### WORK REQUEST
In the Mansfield Township text below, who is the township named after?

TEXT EXCERPT START

Township in Warren County, New Jersey, US

Mansfield Township is a township in Warren County, in the U.S. state of New Jersey. As of the 2020 United States census, the township's population was 7,781, its highest decennial census count ever, and an increase of 56 (+0.7%) from the 2010 census count of 7,725, which in turn reflected an increase of 1,072 (+16.1%) from the 6,653 counted in the 2000 census.

What is now Mansfield Township was formed on May 30, 1754, as Mansfield-Woodhouse Township from portions of Greenwich Township, while the area was still part of Sussex County, and was incorporated as Mansfield Township on February 21, 1798, as one of New Jersey's initial group of 104 townships by an act of the New Jersey Legislature. The township became part of the newly formed Warren County on November 20, 1824. Portions of the township were taken to form Franklin Township (April 8, 1839) and Washington Township (April 9, 1849). The township was named after William Murray, 1st Earl of Mansfield.

==Geography==
According to the United States Census Bureau, the township had a total area of 29.69 square miles (76.90 km^{2}), including 29.59 square miles (76.63 km^{2}) of land and 0.11 square miles (0.27 km^{2}) of water (0.35%).

Anderson (with a 2020 Census population of 306), Beattystown (4,701) and Port Murray (227) are unincorporated communities and census-designated places (CDPs) located within the township.

Other unincorporated communities, localities and place names located partially or completely within the township include Karrsville, Mount Bethel, Penwell, Rockport and Stephensburg.

The township borders the municipalities of Hackettstown, Independence Township, Liberty Township, Oxford Township and Washington Township in Warren County; Lebanon Township in Hunterdon County; and Washington Township in Morris County.

==Demographics==

The Township's economic data (as is all of Warren County) is calculated by the U.S. Census Bureau as part of the Allentown-Bethlehem-Easton, PA-NJ Metropolitan Statistical Area.

Historical population
| Census | Pop. | Note | %± |
| 1810 | 2,058 |  | — |
| 1820 | 2,787 |  | 35.4% |
| 1830 | 3,310 |  | 18.8% |
| 1840 | 3,057 | * | −7.6% |
| 1850 | 1,615 | * | −47.2% |
| 1860 | 1,688 |  | 4.5% |
| 1870 | 1,997 |  | 18.3% |
| 1880 | 1,709 |  | −14.4% |
| 1890 | 1,362 |  | −20.3% |
| 1900 | 1,324 |  | −2.8% |
| 1910 | 1,238 |  | −6.5% |
| 1920 | 1,133 |  | −8.5% |
| 1930 | 1,139 |  | 0.5% |
| 1940 | 1,254 |  | 10.1% |
| 1950 | 1,497 |  | 19.4% |
| 1960 | 2,130 |  | 42.3% |
| 1970 | 3,546 |  | 66.5% |
| 1980 | 5,780 |  | 63.0% |
| 1990 | 7,154 |  | 23.8% |
| 2000 | 6,653 |  | −7.0% |
| 2010 | 7,725 |  | 16.1% |
| 2020 | 7,781 |  | 0.7% |
| 2023 (est.) | 7,876 |  | 1.2% |
Population sources: 1810–1920 1840 1850–1870 1850 1870 1880–1890 1890–1910 1910–1930 1940–2000 2000 2010 2020 * = Lost territory in previous decade

===2010 census===
The 2010 United States census counted 7,725 people, 2,972 households, and 2,000 families in the township. The population density was 259.1 per square mile (100.0/km^{2}). There were 3,316 housing units at an average density of 111.2 per square mile (42.9/km^{2}). The racial makeup was 86.73% (6,700) White, 4.89% (378) Black or African American, 0.18% (14) Native American, 3.21% (248) Asian, 0.03% (2) Pacific Islander, 3.06% (236) from other races, and 1.90% (147) from two or more races. Hispanic or Latino of any race were 10.94% (845) of the population.

TEXT EXCERPT END
INFORMATION START

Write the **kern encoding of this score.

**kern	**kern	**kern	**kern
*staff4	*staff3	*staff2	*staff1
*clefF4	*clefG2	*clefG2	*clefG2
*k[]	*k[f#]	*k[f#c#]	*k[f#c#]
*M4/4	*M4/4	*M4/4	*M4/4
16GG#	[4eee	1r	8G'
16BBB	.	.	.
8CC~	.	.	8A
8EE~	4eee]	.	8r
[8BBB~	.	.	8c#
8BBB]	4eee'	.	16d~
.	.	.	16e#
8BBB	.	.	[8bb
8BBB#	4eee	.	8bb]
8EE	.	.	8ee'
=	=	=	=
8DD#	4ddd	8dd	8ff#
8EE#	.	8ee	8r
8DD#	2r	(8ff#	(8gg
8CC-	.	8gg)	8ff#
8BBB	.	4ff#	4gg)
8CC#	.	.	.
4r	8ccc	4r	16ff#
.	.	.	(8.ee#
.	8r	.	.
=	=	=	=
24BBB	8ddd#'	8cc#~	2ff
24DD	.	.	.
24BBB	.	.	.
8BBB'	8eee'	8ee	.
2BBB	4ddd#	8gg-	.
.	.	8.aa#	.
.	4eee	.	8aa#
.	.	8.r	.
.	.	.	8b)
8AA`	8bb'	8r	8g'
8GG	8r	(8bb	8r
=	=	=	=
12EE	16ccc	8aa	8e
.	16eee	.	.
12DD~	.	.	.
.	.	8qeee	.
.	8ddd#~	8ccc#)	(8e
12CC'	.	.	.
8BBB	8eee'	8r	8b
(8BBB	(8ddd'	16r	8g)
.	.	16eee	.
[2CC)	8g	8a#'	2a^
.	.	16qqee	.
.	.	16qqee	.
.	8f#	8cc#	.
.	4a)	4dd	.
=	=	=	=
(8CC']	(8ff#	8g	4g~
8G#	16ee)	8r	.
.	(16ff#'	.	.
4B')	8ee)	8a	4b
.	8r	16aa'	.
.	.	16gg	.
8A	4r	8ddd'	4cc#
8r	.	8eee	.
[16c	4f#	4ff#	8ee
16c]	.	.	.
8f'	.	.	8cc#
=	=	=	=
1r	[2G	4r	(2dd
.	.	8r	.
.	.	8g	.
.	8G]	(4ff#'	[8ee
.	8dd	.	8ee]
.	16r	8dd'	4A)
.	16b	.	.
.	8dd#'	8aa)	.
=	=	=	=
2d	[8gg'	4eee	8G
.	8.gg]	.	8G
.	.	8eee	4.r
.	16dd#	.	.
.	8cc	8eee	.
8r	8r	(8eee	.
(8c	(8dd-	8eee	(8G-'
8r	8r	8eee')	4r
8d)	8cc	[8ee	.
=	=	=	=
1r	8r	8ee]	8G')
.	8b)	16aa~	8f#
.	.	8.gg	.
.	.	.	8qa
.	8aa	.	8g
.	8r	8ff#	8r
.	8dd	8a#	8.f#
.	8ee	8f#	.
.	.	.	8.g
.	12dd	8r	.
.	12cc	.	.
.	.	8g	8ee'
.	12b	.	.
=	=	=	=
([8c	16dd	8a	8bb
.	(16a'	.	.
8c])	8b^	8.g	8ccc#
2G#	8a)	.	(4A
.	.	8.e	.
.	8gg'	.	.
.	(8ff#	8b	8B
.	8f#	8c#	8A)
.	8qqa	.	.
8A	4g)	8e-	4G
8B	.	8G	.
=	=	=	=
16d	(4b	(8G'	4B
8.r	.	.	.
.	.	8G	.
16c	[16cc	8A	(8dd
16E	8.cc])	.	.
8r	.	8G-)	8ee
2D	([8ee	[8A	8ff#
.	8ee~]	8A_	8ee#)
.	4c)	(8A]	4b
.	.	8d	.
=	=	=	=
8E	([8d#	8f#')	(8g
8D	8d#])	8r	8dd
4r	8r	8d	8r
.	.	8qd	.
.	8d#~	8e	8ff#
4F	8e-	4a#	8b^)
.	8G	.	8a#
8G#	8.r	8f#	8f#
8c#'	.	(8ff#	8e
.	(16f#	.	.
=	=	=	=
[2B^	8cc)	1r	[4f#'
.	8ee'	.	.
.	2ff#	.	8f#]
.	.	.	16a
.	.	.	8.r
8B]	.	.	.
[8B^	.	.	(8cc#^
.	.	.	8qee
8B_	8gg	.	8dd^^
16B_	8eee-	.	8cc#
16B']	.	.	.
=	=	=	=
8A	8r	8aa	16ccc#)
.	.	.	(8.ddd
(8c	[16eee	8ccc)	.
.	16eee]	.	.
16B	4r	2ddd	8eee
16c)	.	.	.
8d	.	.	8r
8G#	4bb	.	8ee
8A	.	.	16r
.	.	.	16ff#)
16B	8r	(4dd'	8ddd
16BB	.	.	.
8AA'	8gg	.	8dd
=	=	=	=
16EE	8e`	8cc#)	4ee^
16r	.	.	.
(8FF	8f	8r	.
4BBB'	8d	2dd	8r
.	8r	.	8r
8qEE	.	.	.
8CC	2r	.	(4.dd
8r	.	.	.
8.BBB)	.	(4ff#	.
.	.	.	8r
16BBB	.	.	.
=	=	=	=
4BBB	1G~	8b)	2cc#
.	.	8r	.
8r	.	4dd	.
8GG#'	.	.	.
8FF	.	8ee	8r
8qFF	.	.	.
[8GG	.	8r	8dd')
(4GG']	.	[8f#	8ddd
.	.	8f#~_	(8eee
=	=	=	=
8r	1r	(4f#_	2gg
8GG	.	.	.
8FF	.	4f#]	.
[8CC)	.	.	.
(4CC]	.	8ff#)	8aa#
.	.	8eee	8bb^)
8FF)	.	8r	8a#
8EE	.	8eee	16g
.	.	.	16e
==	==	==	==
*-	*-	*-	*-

INFORMATION END

### ANSWER TO THIS PROBLEM
William Murray, 1st Earl of Mansfield.